Swawolnik...
Chłodno dziś nad morzem.
Brzegiem zamyślona chodzę.
Szum spienionych fal
myśli zagłusza.
Wzrok w siną dal sięga.
Bezkresna przestrzeń
przytłacza.
Niewymownym pięknem
zachwyca.
Tylko wiatr wokół swawoli,
fale ku plaży goni.
Mnie zaczepia, do szalonego
tańca porywa.
Piaskiem w oczy sypie.
Włosy rozwiewa, szarpie.
Próbuje mnie rozebrać.
Wszystko czyni, by nim się
zainteresować.
Wymyślne sztuczki podziwiać.
Zapędy mu się udały.
Z zadumy mnie wyrwały.
Komentarze (11)
Oj,ten wiatr swawolnik na co on sobie pozwala? :)))
Z przyjemnością przeczytałam Krysiu Twój wiersz.Życzę
dobrej nocy.
A to Ci łobuz. Ten wiatr :)
Zawsze go jakoś darzę sympatią, nawet, gdy doskwiera
:)
I widzisz, ja to bym chciał, żeby szum fal myśli mi
zagłuszał, a bezkresna przestrzeń przytłaczała... Ale
nic z tego, w domu muszę gnić...
Pozdrawiam ciepło, Krysiu :)
zimno mi się zrobiło
pozdrawiam serdecznie :)
Tak to z tymi niewidocznymi, nadmorskimi
swawolnikami bywa, często potrafią
w różnoraki sposób nas zaskoczyć. Fajny wiersz.

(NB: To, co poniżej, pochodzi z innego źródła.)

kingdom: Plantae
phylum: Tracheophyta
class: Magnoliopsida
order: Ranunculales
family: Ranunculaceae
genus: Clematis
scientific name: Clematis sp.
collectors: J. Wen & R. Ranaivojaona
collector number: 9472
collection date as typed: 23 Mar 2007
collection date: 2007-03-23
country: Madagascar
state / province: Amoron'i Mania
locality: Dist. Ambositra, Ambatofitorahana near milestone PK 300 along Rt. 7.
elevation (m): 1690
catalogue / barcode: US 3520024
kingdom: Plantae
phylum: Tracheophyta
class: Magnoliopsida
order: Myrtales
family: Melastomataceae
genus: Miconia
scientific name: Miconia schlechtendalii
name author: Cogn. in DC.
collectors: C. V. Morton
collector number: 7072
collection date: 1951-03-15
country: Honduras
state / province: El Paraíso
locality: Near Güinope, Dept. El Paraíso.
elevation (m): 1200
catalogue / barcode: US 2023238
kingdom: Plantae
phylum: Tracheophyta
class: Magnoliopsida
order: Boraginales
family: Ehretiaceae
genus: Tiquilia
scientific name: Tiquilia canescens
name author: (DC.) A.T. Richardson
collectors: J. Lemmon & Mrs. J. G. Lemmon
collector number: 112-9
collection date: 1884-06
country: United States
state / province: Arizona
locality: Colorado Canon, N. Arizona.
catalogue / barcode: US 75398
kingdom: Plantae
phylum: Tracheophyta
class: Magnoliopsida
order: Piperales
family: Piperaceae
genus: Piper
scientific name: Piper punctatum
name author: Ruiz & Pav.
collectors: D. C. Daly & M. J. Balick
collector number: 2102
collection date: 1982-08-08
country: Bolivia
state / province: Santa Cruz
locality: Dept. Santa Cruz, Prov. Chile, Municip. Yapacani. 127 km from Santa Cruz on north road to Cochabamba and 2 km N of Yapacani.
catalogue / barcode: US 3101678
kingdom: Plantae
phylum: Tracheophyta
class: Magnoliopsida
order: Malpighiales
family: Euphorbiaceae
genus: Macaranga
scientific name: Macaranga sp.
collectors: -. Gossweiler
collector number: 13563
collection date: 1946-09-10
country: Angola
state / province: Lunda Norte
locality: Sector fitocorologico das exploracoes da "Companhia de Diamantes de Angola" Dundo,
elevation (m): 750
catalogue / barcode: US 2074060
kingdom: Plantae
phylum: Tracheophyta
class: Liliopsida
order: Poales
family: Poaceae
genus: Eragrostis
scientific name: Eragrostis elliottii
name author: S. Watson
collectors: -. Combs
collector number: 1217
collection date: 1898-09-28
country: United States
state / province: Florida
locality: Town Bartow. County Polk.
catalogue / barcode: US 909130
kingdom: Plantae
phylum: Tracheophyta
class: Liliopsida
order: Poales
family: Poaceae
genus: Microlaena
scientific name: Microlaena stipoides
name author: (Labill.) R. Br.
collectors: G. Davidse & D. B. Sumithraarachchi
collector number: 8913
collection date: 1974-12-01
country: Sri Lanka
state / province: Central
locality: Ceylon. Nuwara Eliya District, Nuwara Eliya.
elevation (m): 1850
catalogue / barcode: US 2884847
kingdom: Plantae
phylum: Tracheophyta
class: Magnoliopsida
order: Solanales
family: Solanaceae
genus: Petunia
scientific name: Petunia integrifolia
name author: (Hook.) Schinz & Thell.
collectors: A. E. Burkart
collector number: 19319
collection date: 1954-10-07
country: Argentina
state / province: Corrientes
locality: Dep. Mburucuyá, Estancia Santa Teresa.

Serdecznie pozdrawiam, dziękuję za wizytę
Krystyno i życzę miłego dnia :)
potrafi przewiać na wylot.
Ładne refleksyjne dzień dobry. No i ten swawolny wiatr
produkuje też prąd, za co mu chwała. Pozdrawiam
Nieśmiertelne inspiracje.
Niewidoczny swawolnik, ale potrafi sprawić, że go
odczuwamy szczególnie jesienią i zimą, pozdrawiam
serdecznie:))
Aż mi się zimno zrobiło :)))
Pozdrawiam Krysteczku :)
Gdyby swawolnik był zefirkiem to i ja chętnie z nim
zatańczyłabym, a że o jesiennej porze jest zimnym
draniem, opatulona po czubek nosa nie mam ochoty na
taniec z podniebnym hultajem.
Z podobaniem i uśmiechem serdecznie pozdrawiam :)
"Zapędy mu się udały.
Z zadumy mnie wyrwały." i bardzo fajnie bo przez te
swawole pogodne wersy powstały :)
Pozdrawiam serdecznie :)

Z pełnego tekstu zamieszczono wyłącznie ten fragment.